Mas alguma vez pensou como foram escolhidas essas três letras ou porque é que precisamos delas?
Com os códigos de aeroporto a fazer manchetes, depois de o Palm Beach International Airport passar a usar o código DJT na sequência da sua mudança de nome em honra do atual presidente Donald J. Trump, achámos que valia a pena olhar mais de perto para o tema…
O que é um código de aeroporto e para que serve?
Um código de aeroporto é um geocódigo único de três letras que identifica um aeroporto em qualquer parte do mundo.
Os geocódigos são atribuídos pela Associação Internacional de Transporte Aéreo (IATA) e há cerca de 11 300 no IATA Airline Coding Directory. Estes códigos não são atribuídos apenas a aeroportos. Podem também ser usados para heliportos, estações ferroviárias e estações de autocarros.
Introduzidos na década de 1930, os códigos de aeroporto tinham originalmente apenas duas letras, passando para três nos anos 40 à medida que o número de aeroportos aumentava.
“Estes códigos universais são essenciais para o funcionamento das indústrias da aviação e das viagens, garantindo que os sistemas envolvidos em reservas, planeamento de horários, emissão de bilhetes, documentação de carga e outras operações falam a mesma língua”, refere a IATA no seu site (fonte em inglês).
Como são escolhidos os códigos de aeroporto?
Todos os anos são atribuídos cerca de 40 a 50 novos códigos.
O procedimento habitual é usar as três primeiras letras do nome da localidade, mas, se esse código já existir, o aeroporto terá de escolher uma combinação ainda livre, de preferência começando pela primeira letra do nome da localidade.
Por exemplo, o código IATA do Schiphol, o aeroporto de Amesterdão, é AMS, o do aeroporto internacional de Frankfurt é FRA e o do aeroporto de Dublin é DUB, enquanto o Dubai International Airport é DXB, porque DUB já estava ocupado.
Acabou por correr bem para o Dubai, já que o aeroporto é conhecido sobretudo pelo código, tal como o JFK em Nova Iorque ou o LAX.
Noutros casos, o código é baseado no nome do próprio aeroporto, como sucede com o aeroporto Paris-Charles de Gaulle (CDG) ou o aeroporto de Estocolmo Arlanda (ARN).
Exceções à regra
Entre as principais exceções contam-se os aeroportos canadianos, em que o código da maioria dos grandes aeroportos começa por Y.
Isto deve-se ao facto de, quando se definiram os códigos de três letras, se ter optado por usar o antigo código de duas letras antecedido de um Y, nos casos em que a zona tivesse uma estação meteorológica.

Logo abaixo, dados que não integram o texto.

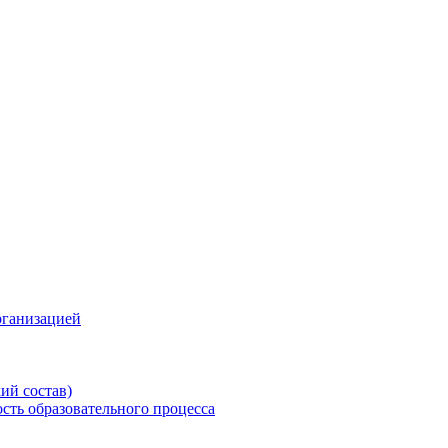
рганизацией
ий состав)
сть образовательного процесса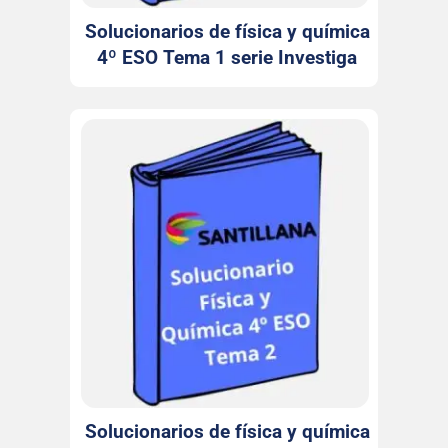
Solucionarios de física y química
4º ESO Tema 1 serie Investiga
Santillana
Solucionarios de física y química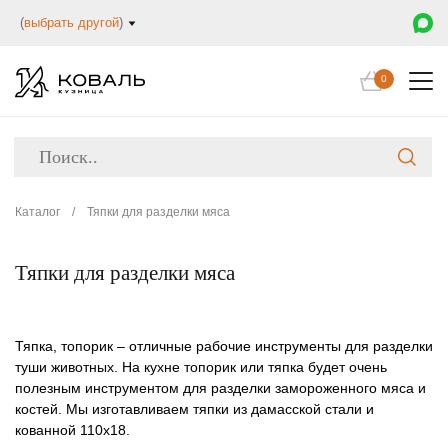
(
выбрать другой
)
0
Каталог
/
Тяпки для разделки мяса
Тяпки для разделки мяса
Тяпка, топорик – отличные рабочие инструменты для разделки
туши животных. На кухне топорик или тяпка будет очень
полезным инструментом для разделки замороженного мяса и
костей. Мы изготавливаем тяпки из дамасской стали и
кованной 110х18.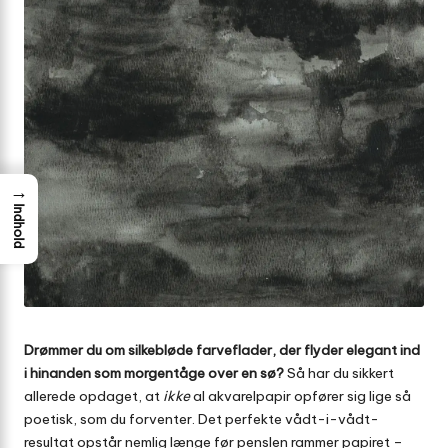
→
Indhold
Drømmer du om silkebløde farveflader, der flyder elegant ind
i hinanden som morgentåge over en sø?
Så har du sikkert
allerede opdaget, at
ikke
al akvarelpapir opfører sig lige så
poetisk, som du forventer. Det perfekte vådt-i-vådt-
resultat opstår nemlig længe før penslen rammer papiret –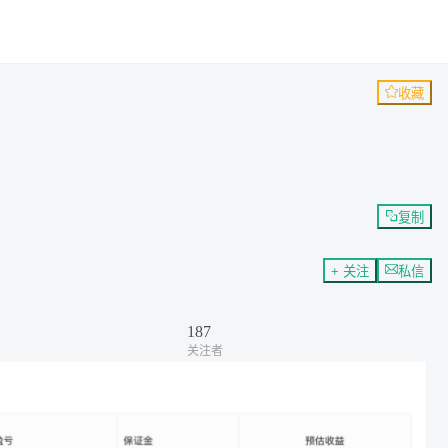
收藏
复制
+ 关注
私信
187
关注者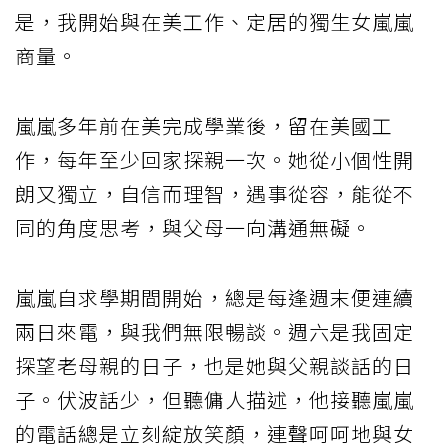
是，我開始與在美工作、定居的獨生女嵐嵐
商量。
嵐嵐多年前在美完成學業後，留在美國工
作，每年至少回家探親一次。她從小個性開
朗又獨立，自信而理智，遇事從容，能從不
同的角度思考，與父母一向溝通無礙。
嵐嵐自求學期間開始，總是每逢週末便連續
兩日來電，與我們無限暢談。週六是我固定
探望老母親的日子，也是她與父親談話的日
子。伏波話少，但聽傭人描述，他接聽嵐嵐
的電話總是立刻綻放笑顏，連聲呵呵地與女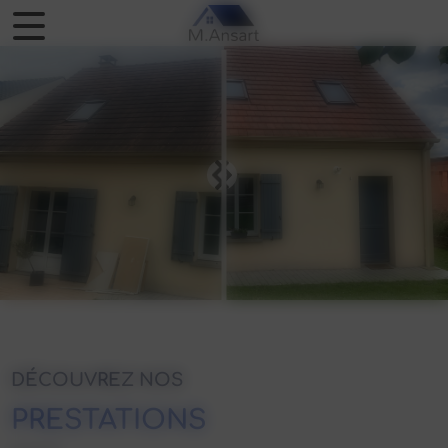
Panneau de gestion des cookies
DÉCOUVREZ NOS
PRESTATIONS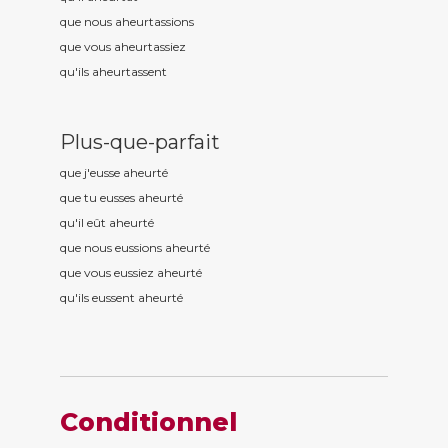
que nous aheurt
assions
que vous aheurt
assiez
qu'ils aheurt
assent
Plus-que-parfait
que j'eusse aheurt
é
que tu eusses aheurt
é
qu'il eût aheurt
é
que nous eussions aheurt
é
que vous eussiez aheurt
é
qu'ils eussent aheurt
é
Conditionnel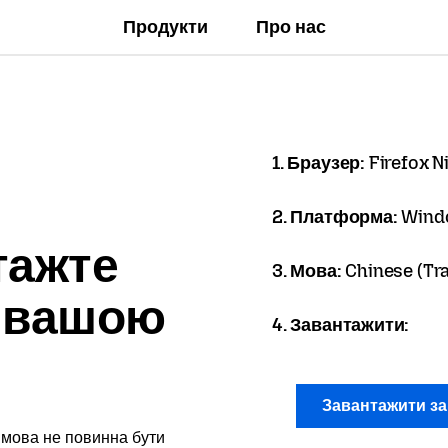
Продукти
Про нас
1. Браузер:
Firefox N
2. Платформа:
Wind
тажте
3. Мова:
Chinese (T
x вашою
4. Завантажити:
Завантажити з
 мова не повинна бути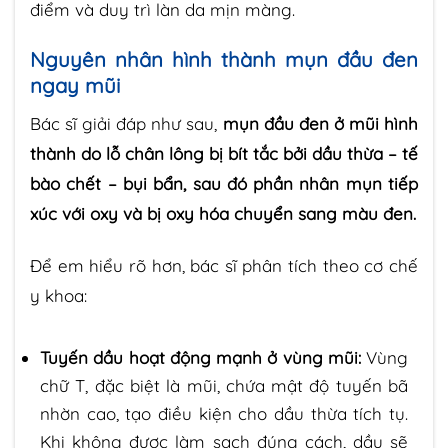
điểm và duy trì làn da mịn màng.
Nguyên nhân hình thành mụn đầu đen
ngay mũi
Bác sĩ giải đáp như sau,
mụn đầu đen ở mũi hình
thành do lỗ chân lông bị bít tắc bởi dầu thừa – tế
bào chết – bụi bẩn, sau đó phần nhân mụn tiếp
xúc với oxy và bị oxy hóa chuyển sang màu đen.
Để em hiểu rõ hơn, bác sĩ phân tích theo cơ chế
y khoa:
Tuyến dầu hoạt động mạnh ở vùng mũi:
Vùng
chữ T, đặc biệt là mũi, chứa mật độ tuyến bã
nhờn cao, tạo điều kiện cho dầu thừa tích tụ.
Khi không được làm sạch đúng cách, dầu sẽ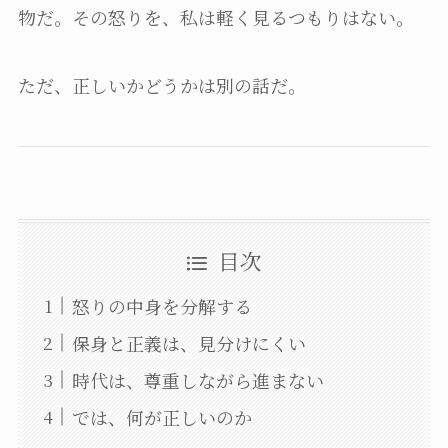
物だ。その怒りを、私は軽く見るつもりはない。
ただ、正しいかどうかは別の話だ。
目次
怒りの中身を分解する
保身と正義は、見分けにくい
時代は、尊重しながら進まない
では、何が正しいのか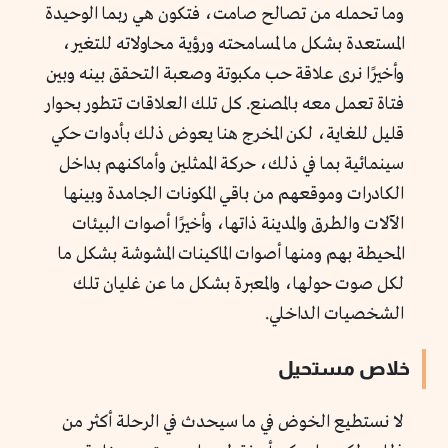
وما تحمله من تصالح صامت، فتكون هي ربما الوحيدة
المستعدة بشكل ما لمسامحته ورؤية محاولاته للتغير،
وأخيرًا نرى علاقة حب مكبوتة وصعبة التحقق بينه وبين
فتاة تعمل معه بالمصنع. كل تلك العلاقات تتطور بحوار
قليل للغاية، لكن المخرج هنا يعوض ذلك بأدوات حكي
سينمائية بما في ذلك، حركة الممثلين وأماكنهم بداخل
الكادرات وموقعهم من باقي المكونات الجامدة وبينها
الآلات والطرق والمدينة ذاتها، وأخيرًا أصوات البيئات
المحيطة بهم ومنها أصوات الماكينات المشوشة بشكل ما
لكل صوت حولها، والمعبرة بشكل ما عن غليان تلك
الشخصيات الداخلي.
خلاص مستحيل
لا نستطيع الخوض في ما سيحدث في الرحلة أكثر من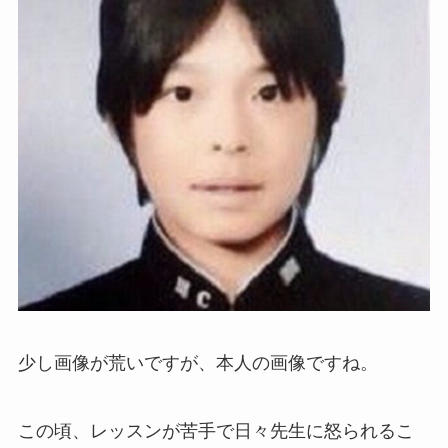
少し画像が荒いですが、本人の画像ですね。
この頃、レッスンが苦手で日々先生に怒られるこ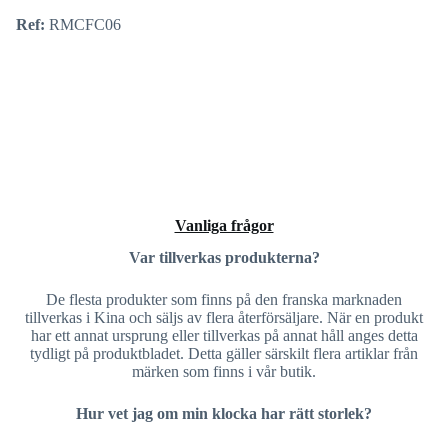
Ref:
RMCFC06
Vanliga frågor
Var tillverkas produkterna?
De flesta produkter som finns på den franska marknaden
tillverkas i Kina och säljs av flera återförsäljare. När en produkt
har ett annat ursprung eller tillverkas på annat håll anges detta
tydligt på produktbladet. Detta gäller särskilt flera artiklar från
märken som finns i vår butik.
Hur vet jag om min klocka har rätt storlek?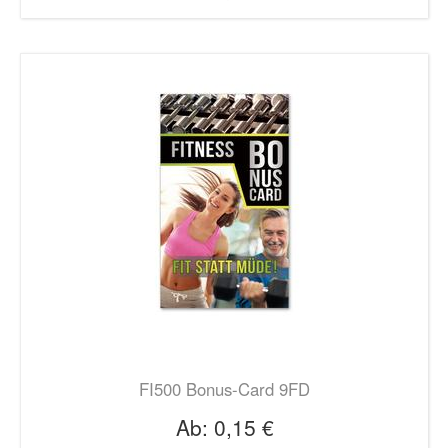
FI500 Bonus-Card 9FD
Ab:
0,15 €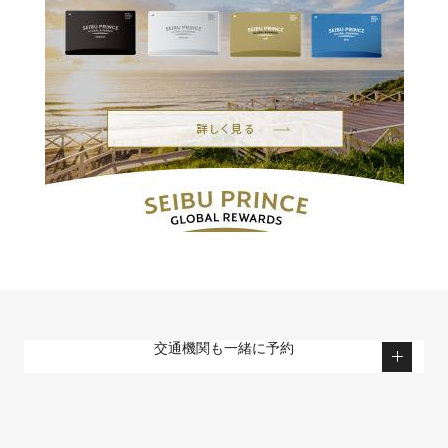
交通機関も一緒に予約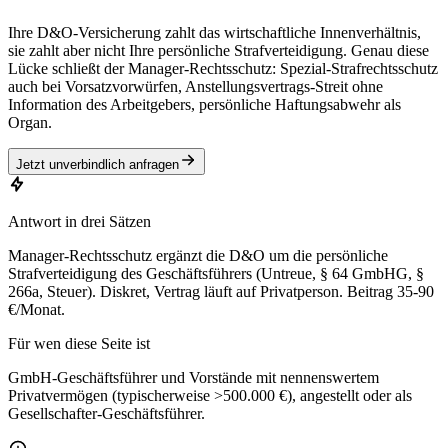
Ihre D&O-Versicherung zahlt das wirtschaftliche Innenverhältnis,
sie zahlt aber nicht Ihre persönliche Strafverteidigung. Genau diese
Lücke schließt der Manager-Rechtsschutz: Spezial-Strafrechtsschutz
auch bei Vorsatzvorwürfen, Anstellungsvertrags-Streit ohne
Information des Arbeitgebers, persönliche Haftungsabwehr als
Organ.
Jetzt unverbindlich anfragen
Antwort in drei Sätzen
Manager-Rechtsschutz ergänzt die D&O um die persönliche
Strafverteidigung des Geschäftsführers (Untreue, § 64 GmbHG, §
266a, Steuer). Diskret, Vertrag läuft auf Privatperson. Beitrag 35-90
€/Monat.
Für wen diese Seite ist
GmbH-Geschäftsführer und Vorstände mit nennenswertem
Privatvermögen (typischerweise >500.000 €), angestellt oder als
Gesellschafter-Geschäftsführer.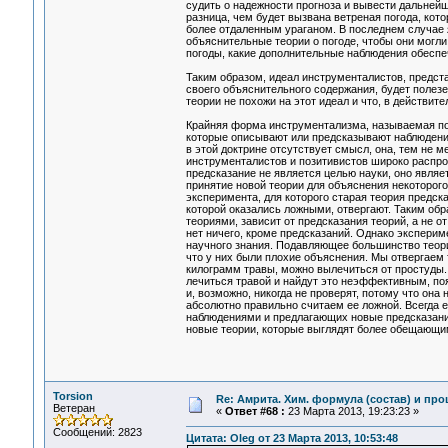
судить о надежности прогноза и вывести дальнейш
разница, чем будет вызвана ветреная погода, ко
более отдаленным ураганом. В последнем случае
объяснительные теории о погоде, чтобы они могл
погоды, какие дополнительные наблюдения обеспеч
Таким образом, идеал инструменталистов, предст
своего объяснительного содержания, будет полезе
теории не похожи на этот идеал и что, в действит
Крайняя форма инструментализма, называемая пози
которые описывают или предсказывают наблюдения
в этой доктрине отсутствует смысл, она, тем не м
инструменталистов и позитивистов широко распрос
предсказание не является целью науки, оно являе
принятие новой теории для объяснения некоторог
эксперимента, для которого старая теория предска
которой оказались ложными, отвергают. Таким об
теориями, зависит от предсказания теорий, а не 
нет ничего, кроме предсказаний. Однако эксперим
научного знания. Подавляющее большинство теорий
что у них были плохие объяснения. Мы отвергаем
килограмм травы, можно вылечиться от простуды. 
лечиться травой и найдут это неэффективным, поя
и, возможно, никогда не проверят, потому что она
абсолютно правильно считаем ее ложной. Всегда 
наблюдениями и предлагающих новые предсказания,
новые теории, которые выглядят более обещающим
Torsion
Re: Амрита. Хим. формула (состав) и про
Ветеран
«
Ответ #68 :
23 Марта 2013, 19:23:23 »
Сообщений: 2823
Цитата: Oleg от 23 Марта 2013, 10:53:48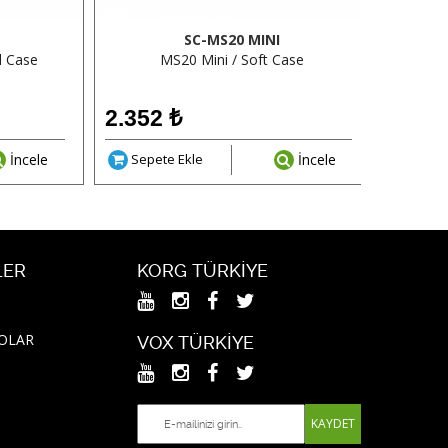
SC-MS20 MINI
ll Case
MS20 Mini / Soft Case
Minilogue
2.352
₺
1.92
İncele
Sepete Ekle
İncele
Sepe
LER
KORG TÜRKIYE
NOLAR
VOX TÜRKIYE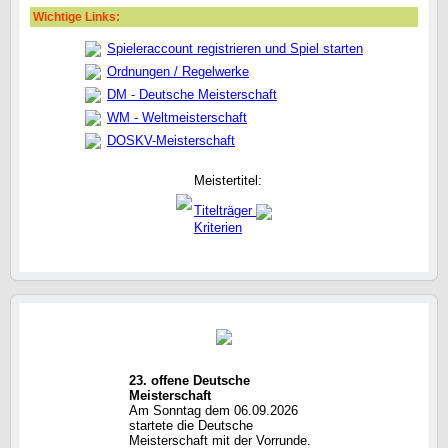
Wichtige Links:
Spieleraccount registrieren und Spiel starten
Ordnungen / Regelwerke
DM - Deutsche Meisterschaft
WM - Weltmeisterschaft
DOSKV-Meisterschaft
Meistertitel:
Titelträger
Kriterien
23. offene Deutsche
Meisterschaft
Am Sonntag dem 06.09.2026
startete die Deutsche
Meisterschaft mit der Vorrunde.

Foi assim que surgiram códigos como YOW, para Ottawa, e YVR, para Vancouver.
Porque é que os códigos de aeroporto mudam?
Embora a IATA sublinhe que os códigos de aeroporto “são considerados permanentes e quase nunca são alterados”, nos últimos 12 meses foram feitas cerca de 750 alterações.
Entre os exemplos de aeroportos que mudaram de código está o Don Mueang International Airport, originalmente conhecido como Bangkok International Airport e com o código BKK. O seu código passou a ser DMK, enquanto o Suvarnabhumi Airport, o aeroporto mais movimentado que serve a capital tailandesa e que abriu em 2006, adotou o código BKK.
O Aeroporto Internacional John F. Kennedy chamava-se originalmente Idlewild Airport e tinha o código IDL. Passou a usar o código JFK quando foi rebatizado em homenagem ao falecido presidente, em 1963.
É possível consultar todos os códigos de aeroportos do mundo no site da IATA (fonte em inglês).